Droga krzyżowa, męka to przenośnia drogi jaką człowiek potrzebuje przejść w swoim życiu, aby uświadomić sobie kim jest.
Śmierć, ukrzyżowanie to przejście ze stanu pomieszania, matrixu do oświecenia, zrozumienia, połączenia ze światłem, Bogiem, siłą wyższą, jakkolwiek ją nazywasz.
Jezus doznał oświecenia
czyli umarło to co doczesne i zmartwychwstał połączony ze światłem, jako Mistrz oświecony.
2000 lat temu ludzie tak to opisali.
Że krzyż, że męka, że ojciec tego chciał, że za nas.
Inaczej opisać tego nie umieli, tylko jako przypowieść. Pamiętajmy, to pisano 2000, mało kto w ogóle pisał i czytał.

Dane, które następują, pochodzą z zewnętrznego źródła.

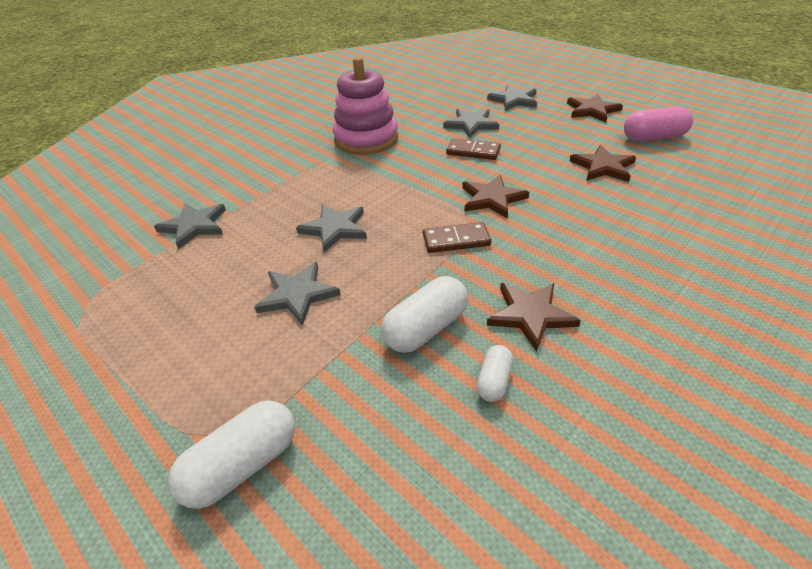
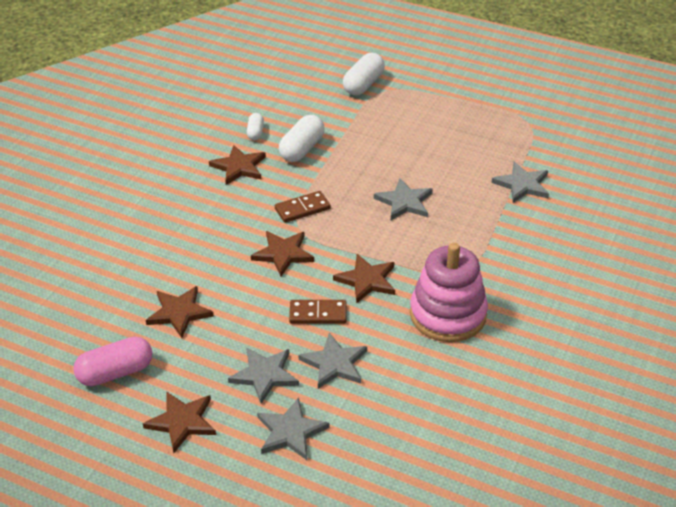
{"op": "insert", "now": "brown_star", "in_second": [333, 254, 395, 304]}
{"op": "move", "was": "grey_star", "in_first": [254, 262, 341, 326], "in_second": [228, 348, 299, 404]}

Napisali opowieść aby lepiej zrozumieć, że poprzez cierpienie, doświadczenie, ból, lęk, uczymy się, pokonujemy mechanizmy ego.
Mieli dobre intencje, ale wyszło jak zwykle.
Że Jezus umarł za nas i że jego ojciec go ukatrupił stosując skrajną przemoc i okrucieństwo.
Mistrz Jezus pokazał ludziom, że oświecenie, powrót do swoich ustawień fabrycznych, powrót do Boga jest możliwy.
Tak, czasem to ciężka i bolesna droga.
Tak, tylko dla odważnych, bo trzeba pozwolić aby umarło ego, aby uznać przemijalność wszystkiego co na Ziemi i aby połączyć się ze swoją Wyższą Jaźnią.
Uwolnienie z matrixu, z przekonań, z lęków, z mechanizmów ego.
Tak jak inni Mistrzowie i Mistrzynie, pokazał, że po to żyjemy. Każdy z nas.
I tego życzę Tobie, sobie i wszystkim Istotom na tej planecie.
Oświecenia, wyjścia z matrixu, z przekonań, z kieratu, kontaktu z Boginią i Bogiem, jakkolwiek to pojmujesz.
Jezus zmartwychwstał i Ty też możesz.